Anything to do with languages gets me hot. Like, really hot. Therefore, I often put on a pair of half-pants and a “sleeve is short shirt” (not a “Y-shirt“!) when reading/talking about man’s greatest invention.
Case in point: a piece from Mark Nichol titled “15 French Words and Phrases That Don’t Mean That in French” courtesy of Daily Writing Tips (@writing_tips) and via @elizabethscraig.
I think my favourite one from this list is the “piece that resists” (piéce de resistance). I’m not really sure why. It’s just funny. And funny things make me laugh.
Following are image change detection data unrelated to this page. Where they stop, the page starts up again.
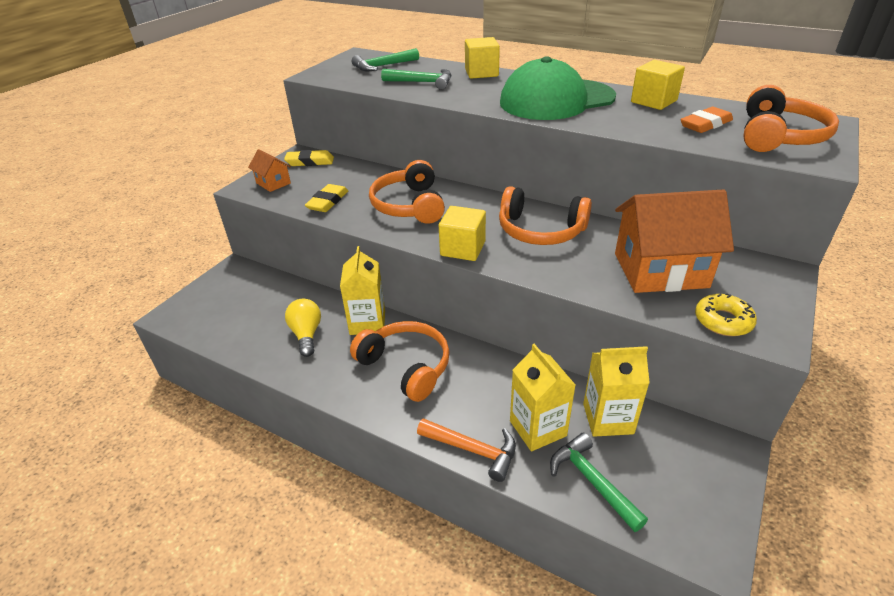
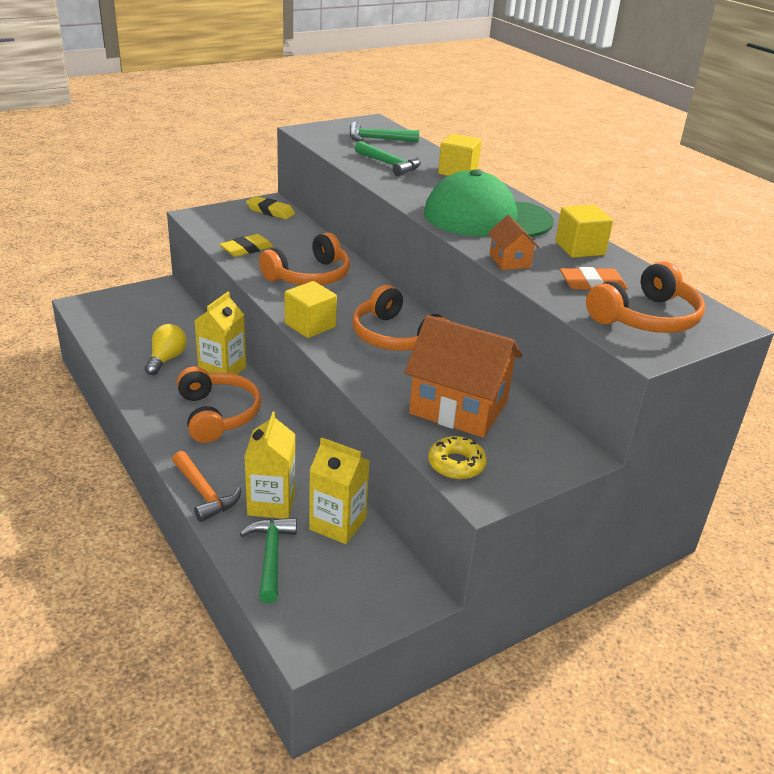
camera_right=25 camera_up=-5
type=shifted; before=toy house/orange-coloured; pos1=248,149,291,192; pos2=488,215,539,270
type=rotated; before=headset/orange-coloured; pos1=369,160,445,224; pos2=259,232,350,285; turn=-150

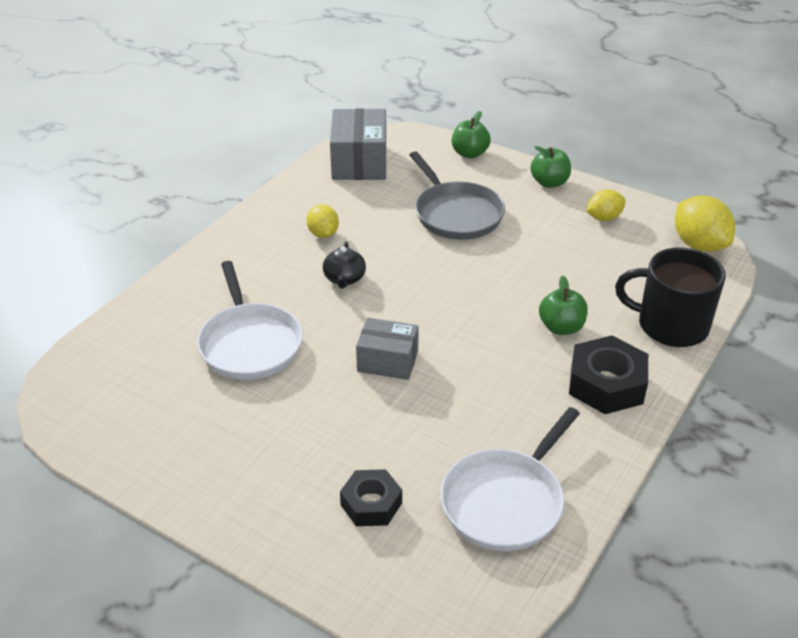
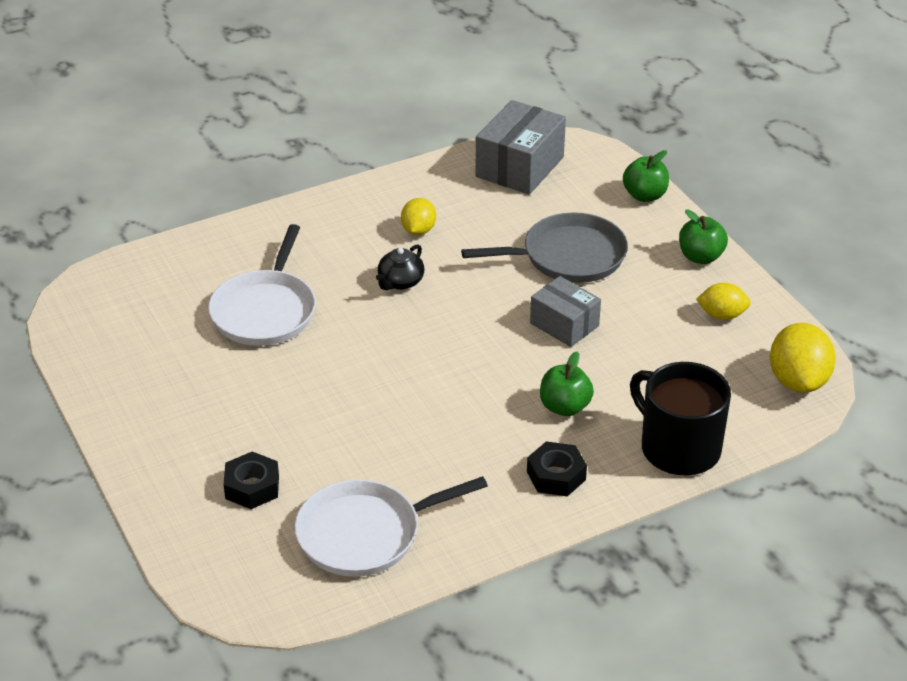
camera_right=30 camera_up=0
type=shifted; before=box/gray; pos1=356,318,419,380; pos2=530,276,601,347
type=rotated; before=frying pan/gray; pos1=410,151,505,240; pos2=461,212,628,283; turn=-105
type=scaled; before=hex nut/jet-black; pos1=569,336,648,414; pos2=527,441,587,496; scale=0.65

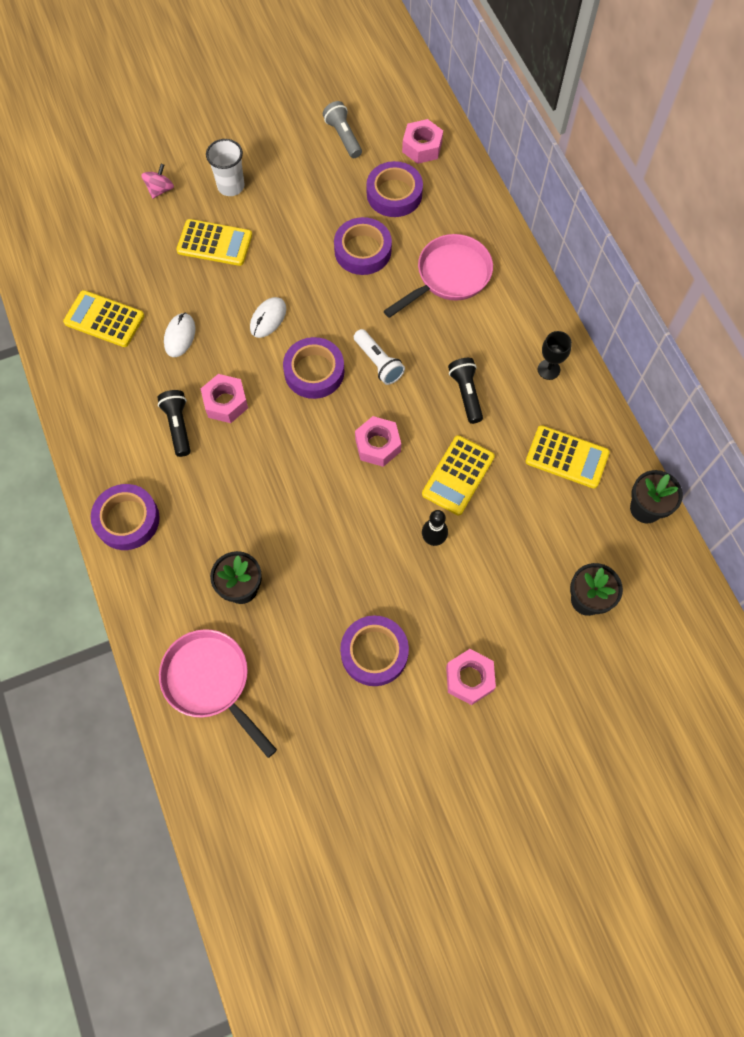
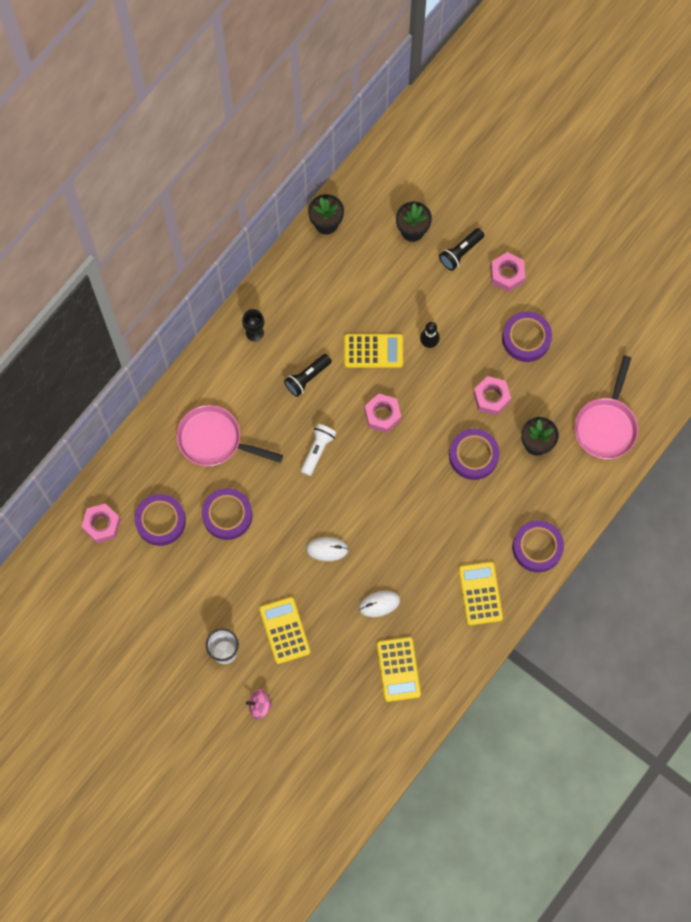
camera_right=-120 camera_up=5
type=shifted; before=flashlight/jet-black; pos1=157,390,191,457; pos2=439,228,484,271
type=shifted; before=hex nut/rose-pink; pos1=201,374,248,423; pos2=473,376,511,415
type=shifted; before=tape/royal purple; pos1=283,337,344,399; pos2=449,429,500,480
type=gone; before=flashlight/gray; pos1=323,101,362,158
type=shifted; before=pocket calculator/yellow; pos1=525,425,610,488; pos2=459,561,503,625

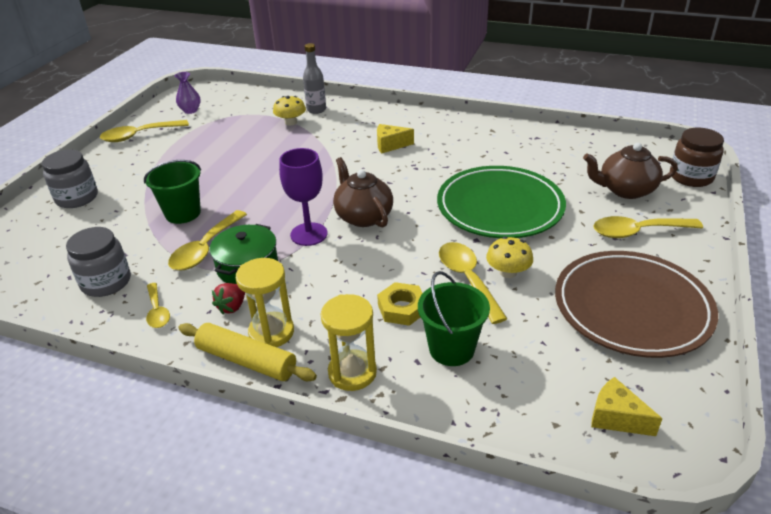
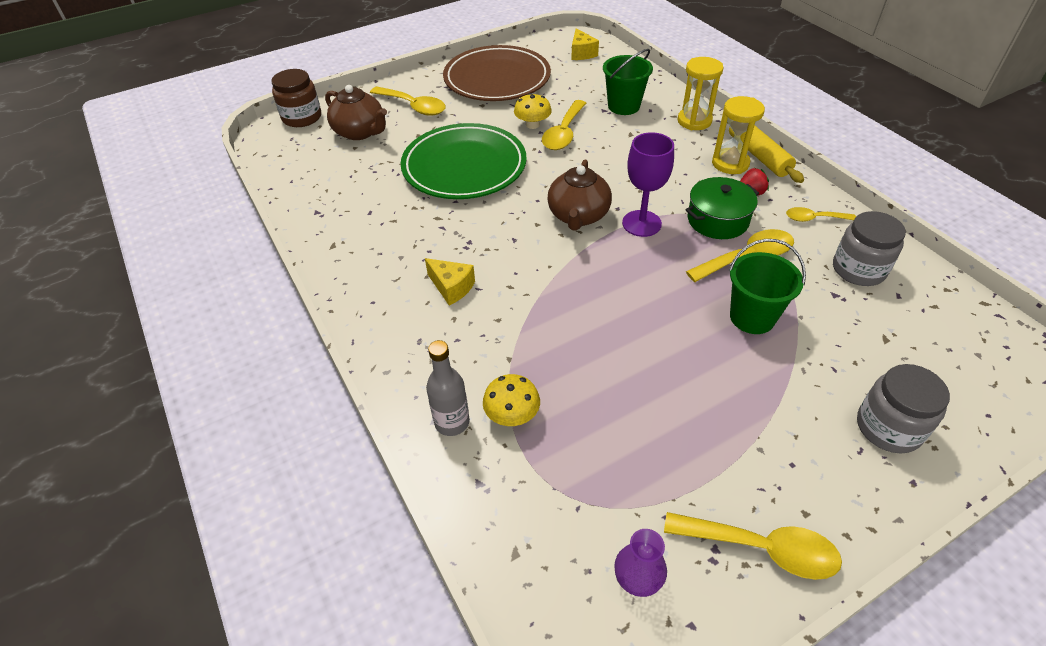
camera_right=-140 camera_up=10
type=rotated; before=tablespoon/yellow; pos1=146,283,170,328; pos2=786,207,856,222; turn=-105
type=gone; before=hex nut/yellow; pos1=377,282,423,326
On a similar note, my brother and I often like to discuss (ad nauseam most times) the bastardization of English in the Korean language (otherwise known more prosaically as “borrowed words” or jokingly as “Konglish”). As seen in the example above, a dress shirt/button-down shirt is now called a “Y-shirt” in (South) Korean (though technically comes via “Janglish”). Why (pun intended)? Who knows.
Other examples include “handphone” (cell phone –> mobile phones go in your hand, right?), “selfka” (selfie –> “self” + “camera”), and “hochikiss” (stapler –> for reasons lost on me, named after the American ordinance engineer Benjamin Hotchkiss, who specialized in developing a revolving barrel machine gun).
When it comes to North Korean Korean (or chosun mal as they call it – “spoken Chosun” (the last Korean dynasty before Japan annexed the Korean Peninsula in 1910), things are, like everything else in that country, different. But I’m going to save that for one another post, assuming the world is not brought to a pile of ashy ashes before then by a certain boy-man leader who wears the finest duds east of the mighty Amrokgang (the Yalu River, as pronounced in North Korean dialect).